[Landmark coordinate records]
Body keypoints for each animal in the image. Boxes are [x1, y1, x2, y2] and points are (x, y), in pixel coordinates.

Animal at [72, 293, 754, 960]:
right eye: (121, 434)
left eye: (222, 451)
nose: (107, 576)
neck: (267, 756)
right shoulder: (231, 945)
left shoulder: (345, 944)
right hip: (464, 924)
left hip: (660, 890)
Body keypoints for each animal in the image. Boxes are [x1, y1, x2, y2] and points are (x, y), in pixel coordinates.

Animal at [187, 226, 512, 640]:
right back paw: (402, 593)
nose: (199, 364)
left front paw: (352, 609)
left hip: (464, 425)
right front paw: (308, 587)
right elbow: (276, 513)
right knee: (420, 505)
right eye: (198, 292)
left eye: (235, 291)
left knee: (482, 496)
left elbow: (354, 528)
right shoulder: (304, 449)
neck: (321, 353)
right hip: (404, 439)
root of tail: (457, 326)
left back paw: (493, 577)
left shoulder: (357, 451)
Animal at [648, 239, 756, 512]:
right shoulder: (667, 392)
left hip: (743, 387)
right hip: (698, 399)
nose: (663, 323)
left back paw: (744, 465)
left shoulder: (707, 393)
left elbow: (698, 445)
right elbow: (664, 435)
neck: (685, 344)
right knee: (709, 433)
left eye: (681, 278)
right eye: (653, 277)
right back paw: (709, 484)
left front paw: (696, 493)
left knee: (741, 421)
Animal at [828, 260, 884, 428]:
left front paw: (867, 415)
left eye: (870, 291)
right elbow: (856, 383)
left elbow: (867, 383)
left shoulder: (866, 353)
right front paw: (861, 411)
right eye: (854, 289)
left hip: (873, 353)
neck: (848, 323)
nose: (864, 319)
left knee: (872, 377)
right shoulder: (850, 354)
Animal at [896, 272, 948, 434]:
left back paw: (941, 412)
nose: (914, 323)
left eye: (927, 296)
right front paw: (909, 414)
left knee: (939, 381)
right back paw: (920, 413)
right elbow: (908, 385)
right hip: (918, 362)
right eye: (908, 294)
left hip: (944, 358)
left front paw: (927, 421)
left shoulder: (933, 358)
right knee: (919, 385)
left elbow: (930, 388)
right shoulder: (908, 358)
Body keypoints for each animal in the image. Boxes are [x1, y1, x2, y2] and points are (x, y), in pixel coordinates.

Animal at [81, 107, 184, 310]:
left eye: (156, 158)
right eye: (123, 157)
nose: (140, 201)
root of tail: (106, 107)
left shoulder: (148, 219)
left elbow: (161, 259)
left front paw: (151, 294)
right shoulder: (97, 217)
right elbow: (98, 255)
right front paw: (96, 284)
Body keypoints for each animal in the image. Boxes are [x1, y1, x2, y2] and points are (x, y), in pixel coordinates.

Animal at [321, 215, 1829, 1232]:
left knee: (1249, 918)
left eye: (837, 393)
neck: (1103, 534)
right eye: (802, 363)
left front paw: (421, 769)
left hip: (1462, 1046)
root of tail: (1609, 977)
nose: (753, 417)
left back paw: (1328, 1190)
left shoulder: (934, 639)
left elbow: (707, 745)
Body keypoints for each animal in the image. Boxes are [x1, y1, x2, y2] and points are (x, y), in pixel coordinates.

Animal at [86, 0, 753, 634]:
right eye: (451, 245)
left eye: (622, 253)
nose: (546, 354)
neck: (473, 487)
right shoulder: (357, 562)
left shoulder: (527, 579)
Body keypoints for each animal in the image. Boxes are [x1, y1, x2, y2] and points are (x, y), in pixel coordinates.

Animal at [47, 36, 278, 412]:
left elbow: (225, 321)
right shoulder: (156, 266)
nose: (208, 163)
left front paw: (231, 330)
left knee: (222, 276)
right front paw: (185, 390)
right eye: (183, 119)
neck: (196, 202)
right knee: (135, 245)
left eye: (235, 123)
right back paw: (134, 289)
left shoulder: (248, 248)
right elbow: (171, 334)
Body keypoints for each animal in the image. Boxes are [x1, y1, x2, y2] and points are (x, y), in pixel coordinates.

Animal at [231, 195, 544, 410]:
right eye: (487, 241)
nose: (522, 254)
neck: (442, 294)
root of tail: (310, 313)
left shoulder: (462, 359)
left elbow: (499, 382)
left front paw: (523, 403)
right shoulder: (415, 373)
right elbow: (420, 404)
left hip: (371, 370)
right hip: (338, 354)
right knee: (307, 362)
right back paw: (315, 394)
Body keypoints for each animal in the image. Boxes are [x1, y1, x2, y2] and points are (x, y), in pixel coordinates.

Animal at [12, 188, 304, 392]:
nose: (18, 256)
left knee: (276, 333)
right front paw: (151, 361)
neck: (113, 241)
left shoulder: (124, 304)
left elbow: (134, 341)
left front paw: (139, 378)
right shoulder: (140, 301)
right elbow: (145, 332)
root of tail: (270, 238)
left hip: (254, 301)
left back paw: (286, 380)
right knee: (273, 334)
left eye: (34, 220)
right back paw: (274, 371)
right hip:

What this task involves:
Every line of the data is to be printed again exactly.

Written reply:
Body keypoints for each animal in the image. Boxes are [x1, y1, x2, y2] and points are (x, y), in pixel coordinates.

Animal at [72, 293, 754, 960]:
right eye: (121, 434)
left eye: (222, 451)
nose: (107, 576)
neck: (267, 756)
right shoulder: (231, 945)
left shoulder: (345, 944)
right hip: (464, 924)
left hip: (660, 890)
Body keypoints for each animal in the image. Boxes are [x1, y1, x2, y2] and points are (x, y), in pixel coordinates.

Animal at [187, 226, 512, 640]:
right back paw: (402, 593)
nose: (199, 364)
left front paw: (352, 609)
left hip: (464, 425)
right front paw: (308, 587)
right elbow: (276, 513)
right knee: (420, 505)
right eye: (198, 292)
left eye: (235, 291)
left knee: (482, 496)
left elbow: (354, 528)
right shoulder: (304, 449)
neck: (321, 353)
right hip: (404, 439)
root of tail: (457, 326)
left back paw: (493, 577)
left shoulder: (357, 451)
Animal at [648, 239, 756, 512]:
right shoulder: (667, 392)
left hip: (743, 387)
right hip: (698, 399)
nose: (663, 323)
left back paw: (744, 465)
left shoulder: (707, 393)
left elbow: (698, 445)
right elbow: (664, 435)
neck: (685, 344)
right knee: (709, 433)
left eye: (681, 278)
right eye: (653, 277)
right back paw: (709, 484)
left front paw: (696, 493)
left knee: (741, 421)
Animal at [828, 260, 884, 428]:
left front paw: (867, 415)
left eye: (870, 291)
right elbow: (856, 383)
left elbow: (867, 383)
left shoulder: (866, 353)
right front paw: (861, 411)
right eye: (854, 289)
left hip: (873, 353)
neck: (848, 323)
nose: (864, 319)
left knee: (872, 377)
right shoulder: (850, 354)
Animal at [896, 272, 948, 434]:
left back paw: (941, 412)
nose: (914, 323)
left eye: (927, 296)
right front paw: (909, 414)
left knee: (939, 381)
right back paw: (920, 413)
right elbow: (908, 385)
right hip: (918, 362)
right eye: (908, 294)
left hip: (944, 358)
left front paw: (927, 421)
left shoulder: (933, 358)
right knee: (919, 385)
left elbow: (930, 388)
right shoulder: (908, 358)
Body keypoints for each animal in the image. Boxes are [x1, y1, x2, y2] and points are (x, y), in pixel coordinates.

Animal at [81, 107, 184, 310]:
left eye: (156, 158)
right eye: (123, 157)
nose: (140, 201)
root of tail: (106, 107)
left shoulder: (148, 219)
left elbow: (161, 259)
left front paw: (151, 294)
right shoulder: (97, 217)
right elbow: (98, 255)
right front paw: (96, 284)
Body keypoints for each animal in the image. Boxes are [x1, y1, x2, y2] and points are (x, y), in pixel coordinates.

Animal at [321, 215, 1829, 1232]:
left knee: (1249, 918)
left eye: (837, 393)
neck: (1103, 534)
right eye: (802, 363)
left front paw: (421, 769)
left hip: (1462, 1046)
root of tail: (1609, 977)
nose: (753, 417)
left back paw: (1328, 1190)
left shoulder: (934, 639)
left elbow: (707, 745)
Body keypoints for each animal in the image. Boxes are [x1, y1, x2, y2] and points are (x, y), in pixel coordinates.

Animal at [86, 0, 753, 634]:
right eye: (451, 245)
left eye: (622, 253)
nose: (546, 354)
neck: (473, 487)
right shoulder: (357, 562)
left shoulder: (527, 579)
Body keypoints for each animal in the image. Boxes are [x1, y1, x2, y2] and points are (x, y), in pixel coordinates.

Animal at [47, 36, 278, 412]:
left elbow: (225, 321)
right shoulder: (156, 266)
nose: (208, 163)
left front paw: (231, 330)
left knee: (222, 276)
right front paw: (185, 390)
right eye: (183, 119)
neck: (196, 202)
right knee: (135, 245)
left eye: (235, 123)
right back paw: (134, 289)
left shoulder: (248, 248)
right elbow: (171, 334)
Body keypoints for each animal in the image. Boxes are [x1, y1, x2, y2] and points are (x, y), in pixel coordinates.

Animal at [231, 195, 544, 410]:
right eye: (487, 241)
nose: (522, 254)
neck: (442, 294)
root of tail: (310, 313)
left shoulder: (462, 359)
left elbow: (499, 382)
left front paw: (523, 403)
right shoulder: (415, 373)
right elbow: (420, 404)
left hip: (371, 370)
right hip: (338, 354)
right knee: (307, 362)
right back paw: (315, 394)
Body keypoints for each animal in the image. Boxes are [x1, y1, x2, y2] and points are (x, y), in pixel coordinates.

Animal at [12, 188, 304, 392]:
nose: (18, 256)
left knee: (276, 333)
right front paw: (151, 361)
neck: (113, 241)
left shoulder: (124, 304)
left elbow: (134, 341)
left front paw: (139, 378)
right shoulder: (140, 301)
right elbow: (145, 332)
root of tail: (270, 238)
left hip: (254, 301)
left back paw: (286, 380)
right knee: (273, 334)
left eye: (34, 220)
right back paw: (274, 371)
right hip:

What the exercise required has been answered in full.